Jason Molina's latest studio album is far from his earlier releases. As Magnolia Electric Co., Molina again shares his own blues, but he does it in a way that is relatively new (as of Trials and Errors) for him.
This album is rocking, and the addition of female vocalist Jennie Benford is welcome - her performance on "The Night Shift Lullaby" might be the best of "What Comes After the Blues."
"What Comes After the Blues" certainly isn't "Didn't it Rain" or "Axxess and Ace" or any of Molina's previous Songs: Ohia releases.

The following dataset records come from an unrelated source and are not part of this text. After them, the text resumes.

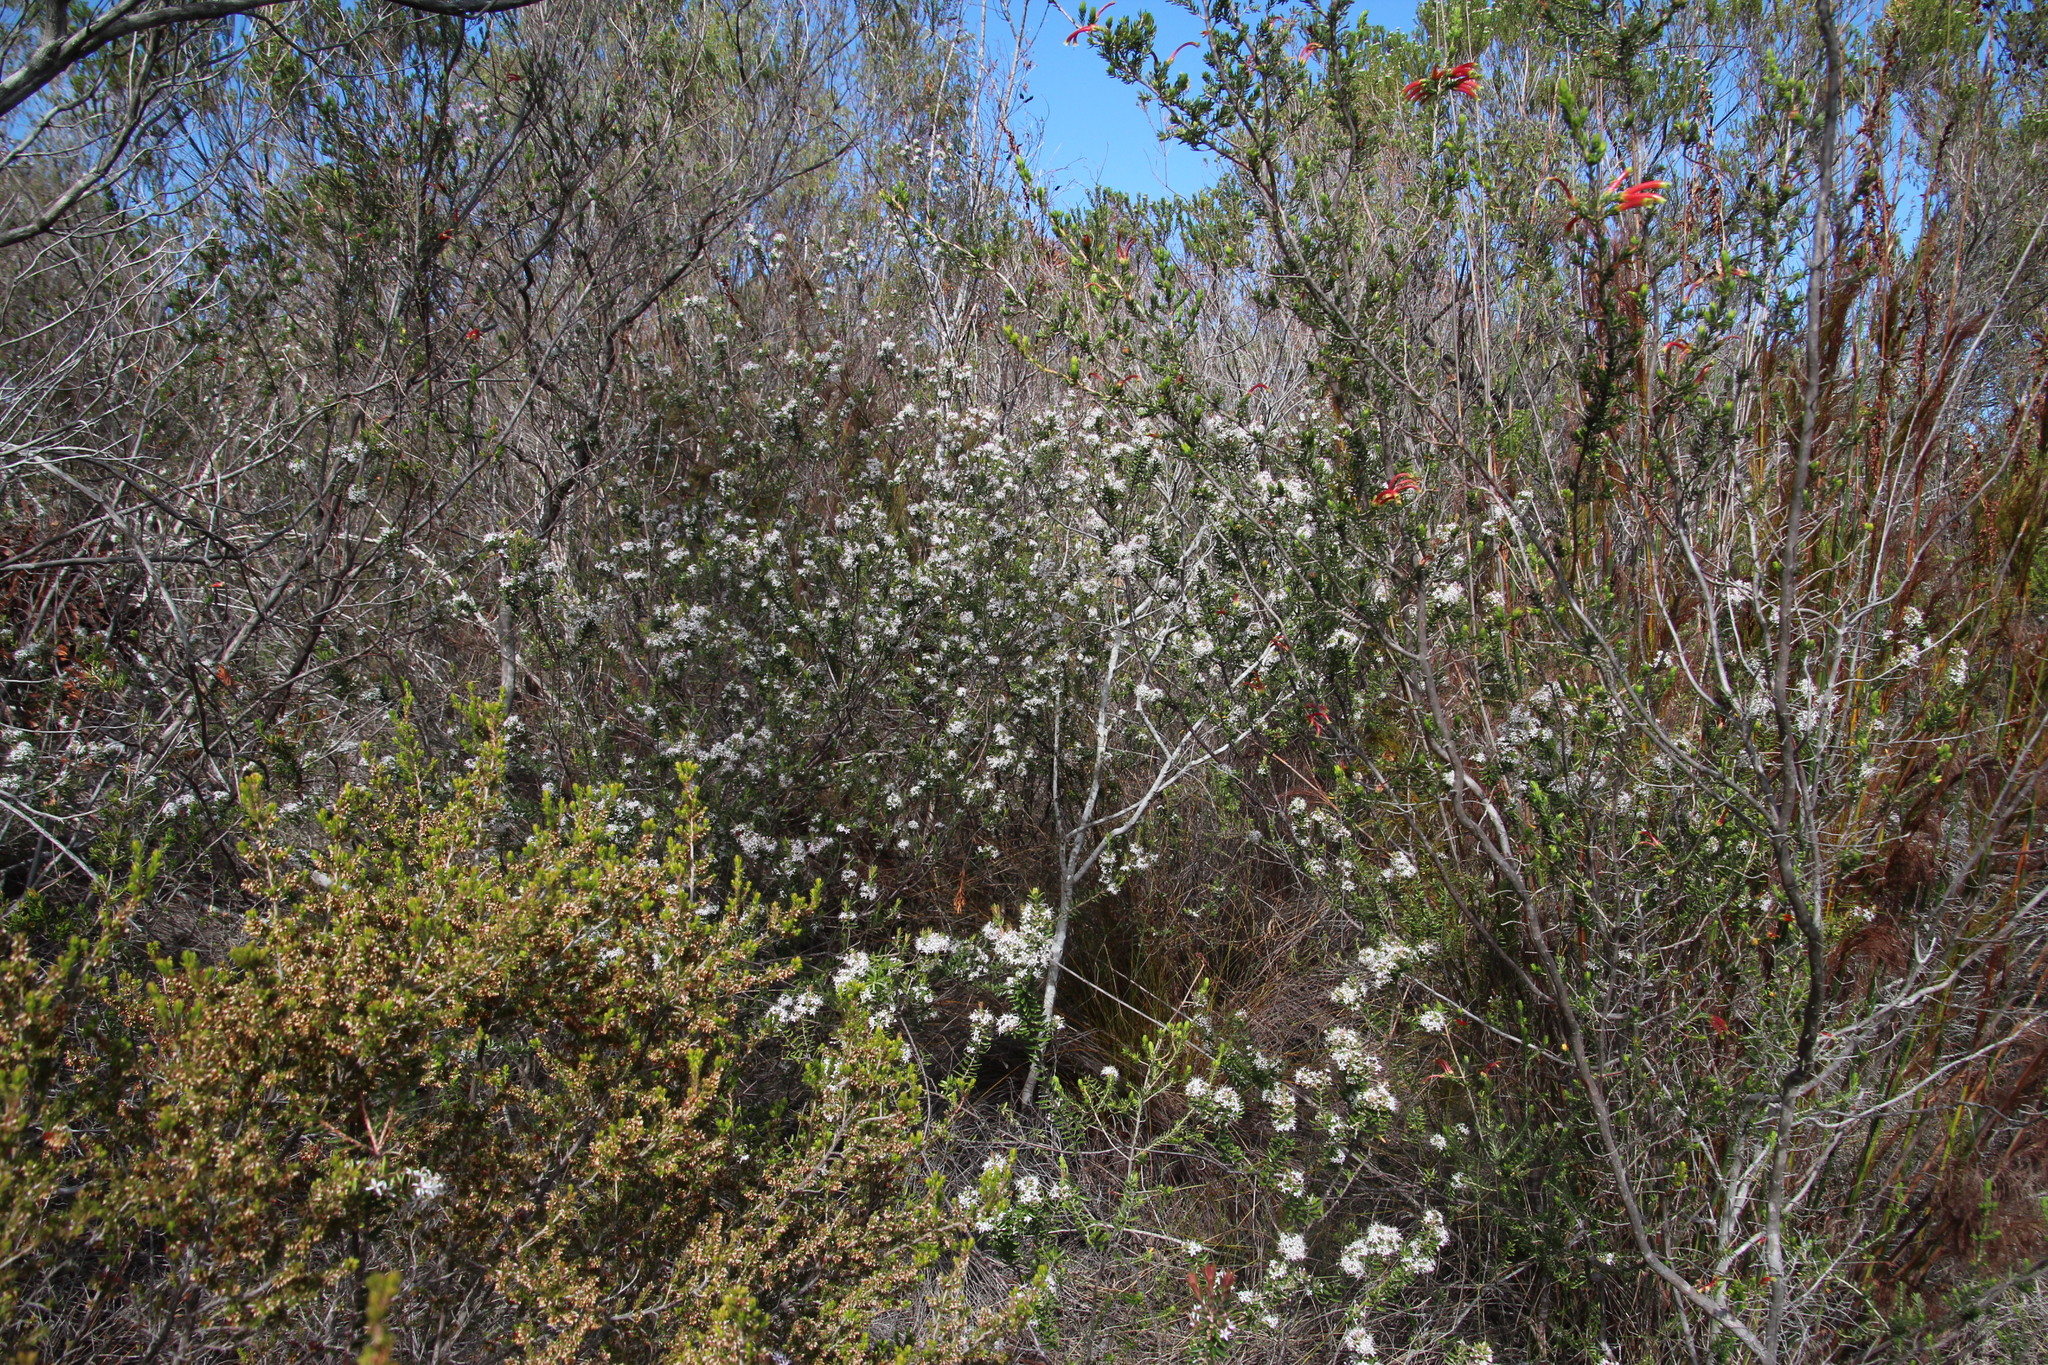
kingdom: Plantae
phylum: Tracheophyta
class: Magnoliopsida
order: Sapindales
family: Rutaceae
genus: Agathosma
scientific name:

Essential for any Molina fan, or anyone who can appreciate contemporary rock.
Kickin' Alt-Country
This Ohia/Magnolia CD kicks it a bit more than usual without destroying the Molina angst. While I read some negative comments about the band moving toward a more 'entertaining' profile in this album, it's fun to rock out once in a while (breaks up the solo-guitar plaintiff tone.) I think you have to look at Molina/Ohia/Magnolia's entire body of work rather than (like the sight-challenged men and the elephant story) any single release.
One for the road
One thing that annoys me a bit about being a 30-something is how much great music I missed in the 60s and early 70s. Its not the same thing when someone tells you about as it is when you discover it for yourself. People told me about Tonight's the Night and Music From the Big Pink, but I discovered WCATB all by myself. I picked it up in a CD store and immediately dug the name, and the cover. The fantastic title was just the cherry on the cake. It was one of those CDs that just says: "I've been waiting for you". So when I took a listen to it and discovered that it was a) right up my dirty little street and b) recorded by Steve Albini, indie guitar god and now-famous producer, I just had to have it. WCATB is a real gem if you love 'folk rock' and hate that description in equal measure. I much prefer Cosmic American Music (with all due credit to Greil Marcus, who coined the phrase). If you are familiar with the likes of Mercury Rev's Deserter's Songs and Will Oldham's Viva Last Blues, you'd better step to this pronto. Based largely around Jason Molina's tremulous vocals, with perfectly measured dabs of electric guitar, bass, drums and - oh, yes - piano adding to the atmosphere, it is another instalment in the fantastic road trip that began with The Band The Band. Travelling along that great cosmic highway, it spends a night at the Motel Tonight's the Night to be sure, but all those Neil Young comparisons really miss the point. MEC are their own thing, and they have considerable greatness in them. The companion piece to this - Fading Trails - is also superb, but I have even higher hopes for the future. If they can just sustain this level of genius for 45 mins plus, they will have something that is equal in stature to anything that was produced in the halycon days of rock music. Ease on down the road indeed.